◆ DATA SECTION ◆
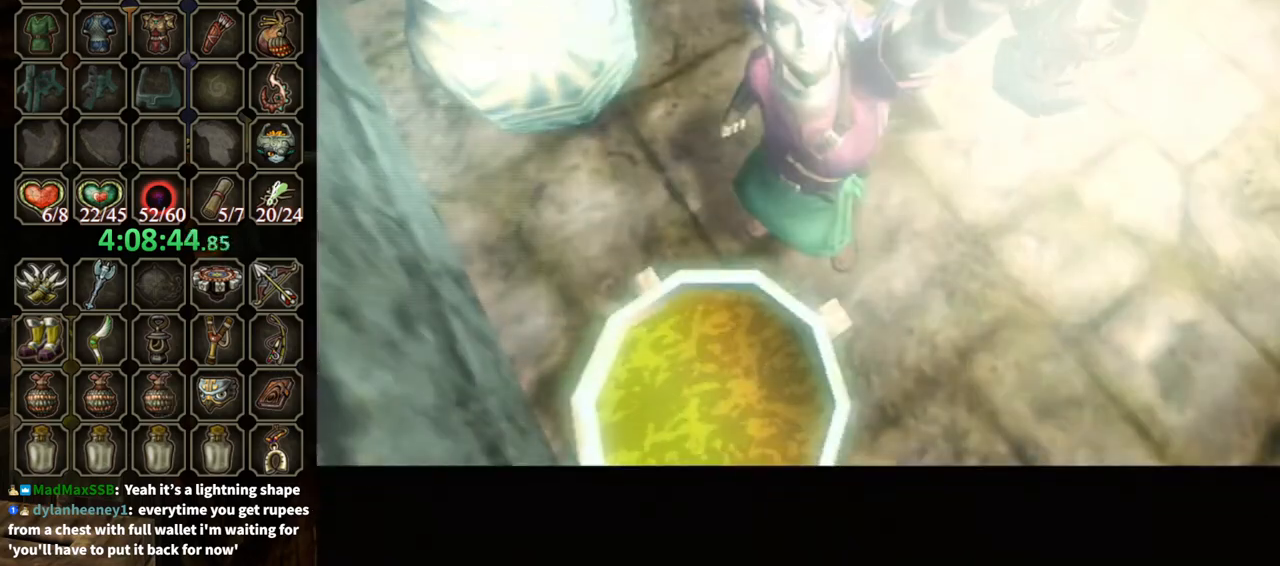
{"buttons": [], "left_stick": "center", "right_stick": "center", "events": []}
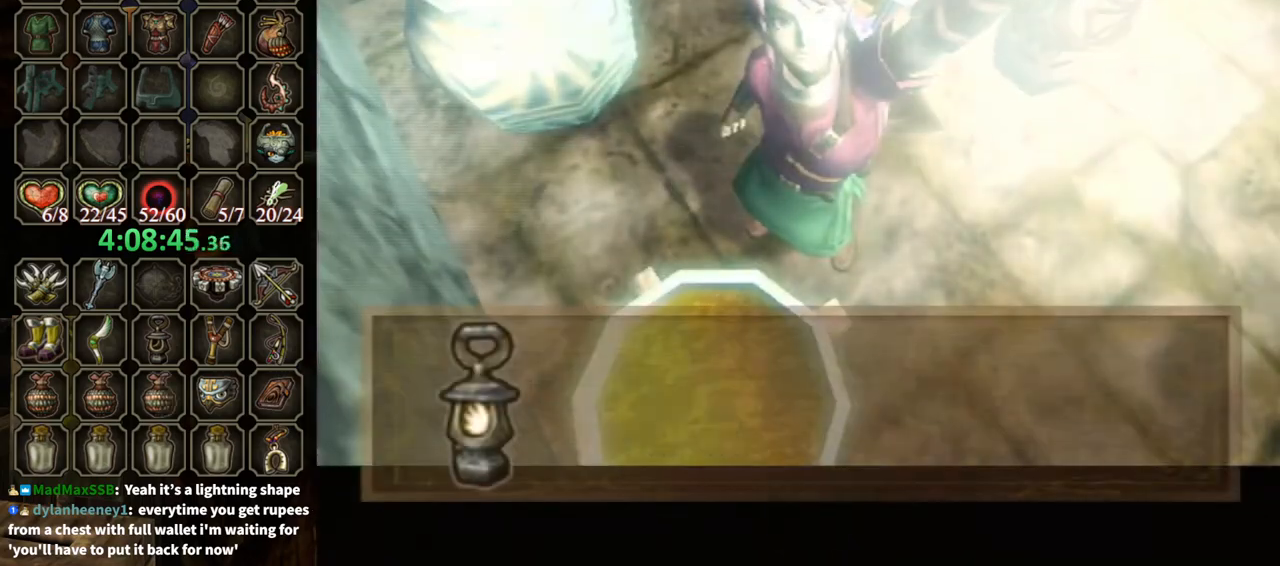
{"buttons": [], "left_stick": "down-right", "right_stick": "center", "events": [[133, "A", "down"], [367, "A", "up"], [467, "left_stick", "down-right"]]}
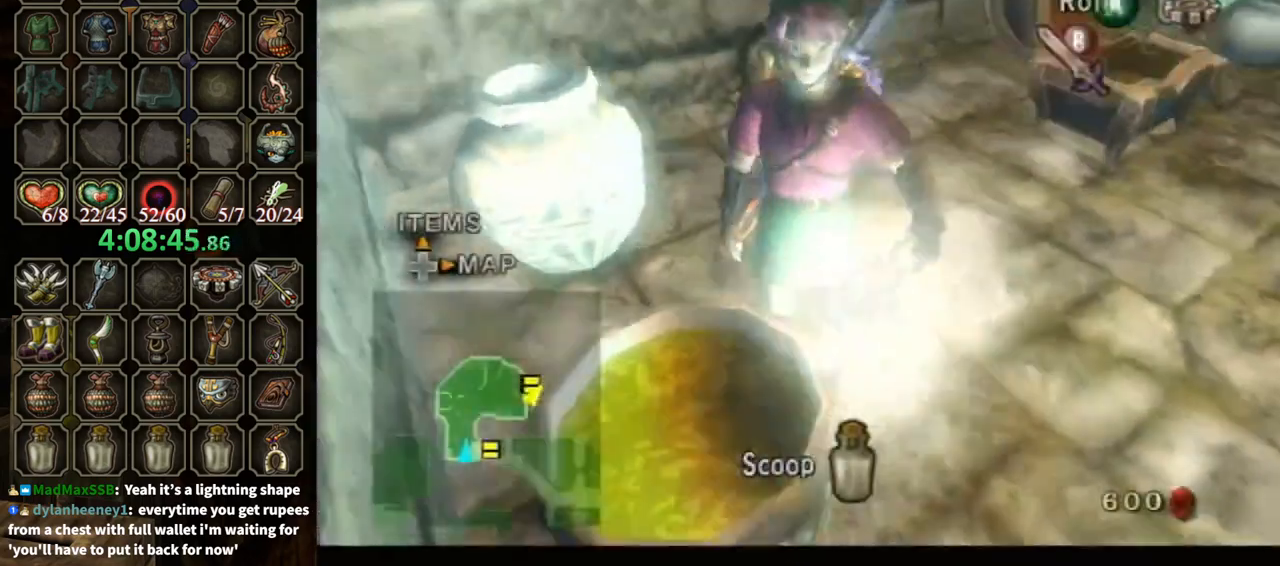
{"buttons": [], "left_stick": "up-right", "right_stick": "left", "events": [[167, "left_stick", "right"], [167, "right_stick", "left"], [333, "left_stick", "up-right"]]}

◆ TASK PROMPT ◆
Without changing a word, restate the listing above; the pictures stay out.

◆ ANSWER BOX ◆
{"buttons": [], "left_stick": "center", "right_stick": "center", "events": []}
{"buttons": [], "left_stick": "down-right", "right_stick": "center", "events": [[133, "A", "down"], [367, "A", "up"], [467, "left_stick", "down-right"]]}
{"buttons": [], "left_stick": "up-right", "right_stick": "left", "events": [[167, "left_stick", "right"], [167, "right_stick", "left"], [333, "left_stick", "up-right"]]}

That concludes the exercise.